Going line by line through the entries below, count those that contain "JSON". Give the number by itself.

[[ RECORD EXTRACTS, beginning ]]

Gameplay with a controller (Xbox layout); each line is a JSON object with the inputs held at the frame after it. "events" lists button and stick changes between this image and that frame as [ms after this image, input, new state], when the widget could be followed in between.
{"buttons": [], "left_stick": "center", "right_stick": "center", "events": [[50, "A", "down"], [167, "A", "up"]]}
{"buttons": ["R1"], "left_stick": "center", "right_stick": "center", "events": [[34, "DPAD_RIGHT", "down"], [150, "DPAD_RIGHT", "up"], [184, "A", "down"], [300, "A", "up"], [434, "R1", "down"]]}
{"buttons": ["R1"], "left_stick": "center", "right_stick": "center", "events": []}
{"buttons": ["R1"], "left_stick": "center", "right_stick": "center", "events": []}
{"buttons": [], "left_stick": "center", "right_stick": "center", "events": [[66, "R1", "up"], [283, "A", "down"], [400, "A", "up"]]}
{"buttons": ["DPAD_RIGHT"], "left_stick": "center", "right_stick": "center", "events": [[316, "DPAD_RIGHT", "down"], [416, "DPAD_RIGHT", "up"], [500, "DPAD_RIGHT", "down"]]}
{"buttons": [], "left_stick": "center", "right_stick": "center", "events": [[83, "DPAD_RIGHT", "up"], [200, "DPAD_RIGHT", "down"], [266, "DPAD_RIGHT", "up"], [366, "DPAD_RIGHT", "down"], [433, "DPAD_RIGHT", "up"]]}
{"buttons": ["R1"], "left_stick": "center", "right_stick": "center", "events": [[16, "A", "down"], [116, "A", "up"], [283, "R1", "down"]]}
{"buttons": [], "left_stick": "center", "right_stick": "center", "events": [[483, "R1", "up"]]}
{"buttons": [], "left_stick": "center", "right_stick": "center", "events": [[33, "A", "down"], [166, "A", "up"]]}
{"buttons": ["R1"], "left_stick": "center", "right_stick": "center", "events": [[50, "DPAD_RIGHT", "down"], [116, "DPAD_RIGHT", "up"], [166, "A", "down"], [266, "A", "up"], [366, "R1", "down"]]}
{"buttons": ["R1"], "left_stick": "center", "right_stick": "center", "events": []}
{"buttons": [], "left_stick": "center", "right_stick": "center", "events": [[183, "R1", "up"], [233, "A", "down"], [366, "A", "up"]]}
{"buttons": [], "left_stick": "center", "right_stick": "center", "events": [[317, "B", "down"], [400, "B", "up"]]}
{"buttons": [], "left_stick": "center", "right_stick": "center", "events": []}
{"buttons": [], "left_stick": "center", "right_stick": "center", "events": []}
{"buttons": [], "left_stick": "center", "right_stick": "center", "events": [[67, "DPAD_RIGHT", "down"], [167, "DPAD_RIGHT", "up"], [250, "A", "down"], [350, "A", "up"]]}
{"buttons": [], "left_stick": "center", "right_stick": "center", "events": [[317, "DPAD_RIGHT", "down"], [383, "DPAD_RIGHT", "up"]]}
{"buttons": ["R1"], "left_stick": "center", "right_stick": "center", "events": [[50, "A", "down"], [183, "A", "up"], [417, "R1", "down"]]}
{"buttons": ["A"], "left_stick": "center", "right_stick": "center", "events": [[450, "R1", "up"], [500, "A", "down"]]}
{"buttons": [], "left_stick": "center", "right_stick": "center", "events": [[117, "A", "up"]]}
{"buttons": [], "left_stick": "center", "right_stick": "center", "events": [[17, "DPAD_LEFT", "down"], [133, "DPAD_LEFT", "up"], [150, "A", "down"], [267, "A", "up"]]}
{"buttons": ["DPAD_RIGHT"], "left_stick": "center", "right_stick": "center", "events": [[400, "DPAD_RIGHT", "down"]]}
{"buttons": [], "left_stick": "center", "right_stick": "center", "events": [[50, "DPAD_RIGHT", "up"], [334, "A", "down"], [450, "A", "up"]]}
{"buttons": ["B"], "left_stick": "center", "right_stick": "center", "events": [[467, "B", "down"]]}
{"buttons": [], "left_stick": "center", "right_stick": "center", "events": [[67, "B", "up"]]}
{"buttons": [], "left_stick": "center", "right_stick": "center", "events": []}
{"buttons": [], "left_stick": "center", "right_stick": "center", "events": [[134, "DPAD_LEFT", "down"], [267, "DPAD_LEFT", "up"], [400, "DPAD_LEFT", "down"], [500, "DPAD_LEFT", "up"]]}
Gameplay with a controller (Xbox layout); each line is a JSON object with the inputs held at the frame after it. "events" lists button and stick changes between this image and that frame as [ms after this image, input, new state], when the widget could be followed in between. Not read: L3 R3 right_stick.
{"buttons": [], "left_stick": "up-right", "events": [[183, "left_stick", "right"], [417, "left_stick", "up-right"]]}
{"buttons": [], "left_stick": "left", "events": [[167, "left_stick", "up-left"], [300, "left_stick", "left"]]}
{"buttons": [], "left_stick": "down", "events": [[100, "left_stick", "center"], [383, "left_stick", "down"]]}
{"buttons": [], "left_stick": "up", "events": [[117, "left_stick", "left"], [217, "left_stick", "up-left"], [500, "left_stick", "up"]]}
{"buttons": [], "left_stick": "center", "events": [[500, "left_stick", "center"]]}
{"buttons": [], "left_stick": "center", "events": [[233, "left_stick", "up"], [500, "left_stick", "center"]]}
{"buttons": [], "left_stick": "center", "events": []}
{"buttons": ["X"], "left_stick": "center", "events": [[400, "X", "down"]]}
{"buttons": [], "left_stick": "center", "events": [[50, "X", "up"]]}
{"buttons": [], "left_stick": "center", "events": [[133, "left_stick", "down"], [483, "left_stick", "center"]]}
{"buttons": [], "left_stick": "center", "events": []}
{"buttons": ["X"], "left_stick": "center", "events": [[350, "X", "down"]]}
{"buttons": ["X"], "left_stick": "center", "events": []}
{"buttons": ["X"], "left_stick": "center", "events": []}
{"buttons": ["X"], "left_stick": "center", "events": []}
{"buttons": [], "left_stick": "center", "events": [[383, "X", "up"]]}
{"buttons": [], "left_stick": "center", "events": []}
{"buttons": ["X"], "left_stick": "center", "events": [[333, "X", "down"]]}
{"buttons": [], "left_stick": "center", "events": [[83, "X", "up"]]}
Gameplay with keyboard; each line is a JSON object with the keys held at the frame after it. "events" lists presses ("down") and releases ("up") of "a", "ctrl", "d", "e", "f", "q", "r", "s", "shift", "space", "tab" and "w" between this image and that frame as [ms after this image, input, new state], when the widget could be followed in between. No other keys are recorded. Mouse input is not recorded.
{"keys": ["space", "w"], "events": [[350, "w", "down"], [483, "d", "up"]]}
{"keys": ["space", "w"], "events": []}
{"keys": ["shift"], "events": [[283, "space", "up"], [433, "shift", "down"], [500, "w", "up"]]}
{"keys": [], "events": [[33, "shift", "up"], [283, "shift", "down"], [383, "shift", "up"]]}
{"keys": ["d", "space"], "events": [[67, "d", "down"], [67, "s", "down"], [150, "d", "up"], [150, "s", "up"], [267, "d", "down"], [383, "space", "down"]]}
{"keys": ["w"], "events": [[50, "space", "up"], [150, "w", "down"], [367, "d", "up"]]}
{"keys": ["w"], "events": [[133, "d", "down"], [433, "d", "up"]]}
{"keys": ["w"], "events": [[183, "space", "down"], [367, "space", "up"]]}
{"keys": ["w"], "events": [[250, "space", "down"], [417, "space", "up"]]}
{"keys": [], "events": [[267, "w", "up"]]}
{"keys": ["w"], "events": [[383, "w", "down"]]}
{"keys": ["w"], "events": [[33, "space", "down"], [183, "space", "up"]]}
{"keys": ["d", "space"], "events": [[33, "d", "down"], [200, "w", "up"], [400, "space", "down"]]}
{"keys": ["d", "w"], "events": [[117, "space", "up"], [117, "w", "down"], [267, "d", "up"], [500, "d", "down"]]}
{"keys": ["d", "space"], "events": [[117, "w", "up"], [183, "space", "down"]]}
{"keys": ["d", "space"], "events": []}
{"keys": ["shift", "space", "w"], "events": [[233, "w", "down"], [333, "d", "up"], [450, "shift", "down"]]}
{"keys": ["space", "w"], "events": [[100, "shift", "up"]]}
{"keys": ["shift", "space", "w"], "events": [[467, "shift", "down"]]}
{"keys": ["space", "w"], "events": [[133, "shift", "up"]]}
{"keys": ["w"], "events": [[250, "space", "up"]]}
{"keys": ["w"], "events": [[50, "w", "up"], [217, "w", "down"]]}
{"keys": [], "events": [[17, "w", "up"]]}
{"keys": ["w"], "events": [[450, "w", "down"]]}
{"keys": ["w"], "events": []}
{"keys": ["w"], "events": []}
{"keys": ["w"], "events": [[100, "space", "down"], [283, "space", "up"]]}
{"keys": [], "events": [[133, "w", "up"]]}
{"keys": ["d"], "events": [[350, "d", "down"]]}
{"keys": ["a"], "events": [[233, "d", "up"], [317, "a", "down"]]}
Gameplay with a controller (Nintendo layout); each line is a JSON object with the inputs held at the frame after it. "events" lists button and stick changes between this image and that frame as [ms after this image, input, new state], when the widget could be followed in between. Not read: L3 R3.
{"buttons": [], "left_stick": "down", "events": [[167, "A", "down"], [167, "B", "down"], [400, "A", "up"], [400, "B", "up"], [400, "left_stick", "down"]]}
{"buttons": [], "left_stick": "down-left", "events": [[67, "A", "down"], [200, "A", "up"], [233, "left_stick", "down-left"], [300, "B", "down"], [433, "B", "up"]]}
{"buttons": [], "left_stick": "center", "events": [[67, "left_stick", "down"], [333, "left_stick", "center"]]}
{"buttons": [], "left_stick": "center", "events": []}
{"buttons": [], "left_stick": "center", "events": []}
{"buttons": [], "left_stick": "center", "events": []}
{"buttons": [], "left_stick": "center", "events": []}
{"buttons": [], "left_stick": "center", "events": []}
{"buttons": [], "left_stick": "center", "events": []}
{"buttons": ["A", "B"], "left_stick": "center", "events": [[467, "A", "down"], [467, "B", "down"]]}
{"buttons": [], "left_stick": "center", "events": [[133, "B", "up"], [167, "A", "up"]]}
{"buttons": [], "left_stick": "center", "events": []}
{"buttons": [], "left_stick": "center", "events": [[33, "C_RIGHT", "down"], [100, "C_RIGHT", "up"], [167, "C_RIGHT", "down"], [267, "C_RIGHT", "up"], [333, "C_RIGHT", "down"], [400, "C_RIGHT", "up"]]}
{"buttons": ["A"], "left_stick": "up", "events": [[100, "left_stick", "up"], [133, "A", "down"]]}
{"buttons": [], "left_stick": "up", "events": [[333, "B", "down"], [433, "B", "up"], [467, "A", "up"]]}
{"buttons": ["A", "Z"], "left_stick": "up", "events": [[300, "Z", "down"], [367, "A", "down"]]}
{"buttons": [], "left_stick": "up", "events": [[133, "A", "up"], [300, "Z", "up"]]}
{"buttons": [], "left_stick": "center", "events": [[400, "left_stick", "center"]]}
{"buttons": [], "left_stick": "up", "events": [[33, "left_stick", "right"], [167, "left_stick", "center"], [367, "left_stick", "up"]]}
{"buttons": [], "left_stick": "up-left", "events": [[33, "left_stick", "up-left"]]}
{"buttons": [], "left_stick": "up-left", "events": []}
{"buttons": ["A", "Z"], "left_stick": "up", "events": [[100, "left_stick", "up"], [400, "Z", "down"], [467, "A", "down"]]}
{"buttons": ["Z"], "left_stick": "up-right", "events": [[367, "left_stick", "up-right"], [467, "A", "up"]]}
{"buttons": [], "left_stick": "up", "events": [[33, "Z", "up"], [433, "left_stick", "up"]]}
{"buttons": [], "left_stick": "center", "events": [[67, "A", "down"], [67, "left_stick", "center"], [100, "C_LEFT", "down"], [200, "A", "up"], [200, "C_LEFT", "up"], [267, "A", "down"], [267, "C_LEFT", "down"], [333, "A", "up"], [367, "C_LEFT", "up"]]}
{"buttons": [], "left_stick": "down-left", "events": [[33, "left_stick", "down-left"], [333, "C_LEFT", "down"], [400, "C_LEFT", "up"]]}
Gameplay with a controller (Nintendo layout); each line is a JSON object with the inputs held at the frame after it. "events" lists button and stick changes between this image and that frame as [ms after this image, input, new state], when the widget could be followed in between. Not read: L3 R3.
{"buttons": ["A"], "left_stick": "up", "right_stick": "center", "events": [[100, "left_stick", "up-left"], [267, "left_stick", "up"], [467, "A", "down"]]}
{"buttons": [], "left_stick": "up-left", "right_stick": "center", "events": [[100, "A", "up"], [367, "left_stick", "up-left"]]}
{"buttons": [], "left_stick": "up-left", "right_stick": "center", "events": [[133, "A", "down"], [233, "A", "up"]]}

[[ RECORD EXTRACTS, end ]]

# ANSWER SECTION
5